BEGIN RECORDS PROVIDED

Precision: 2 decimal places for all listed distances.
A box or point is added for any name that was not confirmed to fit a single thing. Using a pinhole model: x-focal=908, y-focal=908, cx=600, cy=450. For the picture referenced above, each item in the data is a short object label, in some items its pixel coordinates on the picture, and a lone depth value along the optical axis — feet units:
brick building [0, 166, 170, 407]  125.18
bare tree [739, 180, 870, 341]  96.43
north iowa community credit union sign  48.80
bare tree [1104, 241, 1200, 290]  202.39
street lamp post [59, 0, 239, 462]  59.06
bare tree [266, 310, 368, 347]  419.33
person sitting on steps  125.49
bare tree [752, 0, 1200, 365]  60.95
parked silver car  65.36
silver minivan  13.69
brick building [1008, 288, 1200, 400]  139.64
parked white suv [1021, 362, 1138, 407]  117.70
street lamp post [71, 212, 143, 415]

END RECORDS PROVIDED

**WHAT YOU HAVE TO DO:** Once more, write out the records exactly as they are.

**WRITTEN RESPONSE:**
Precision: 2 decimal places for all listed distances.
A box or point is added for any name that was not confirmed to fit a single thing. Using a pinhole model: x-focal=908, y-focal=908, cx=600, cy=450. For the picture referenced above, each item in the data is a short object label, in some items its pixel coordinates on the picture, and a lone depth value along the optical axis — feet units:
brick building [0, 166, 170, 407]  125.18
bare tree [739, 180, 870, 341]  96.43
north iowa community credit union sign  48.80
bare tree [1104, 241, 1200, 290]  202.39
street lamp post [59, 0, 239, 462]  59.06
bare tree [266, 310, 368, 347]  419.33
person sitting on steps  125.49
bare tree [752, 0, 1200, 365]  60.95
parked silver car  65.36
silver minivan  13.69
brick building [1008, 288, 1200, 400]  139.64
parked white suv [1021, 362, 1138, 407]  117.70
street lamp post [71, 212, 143, 415]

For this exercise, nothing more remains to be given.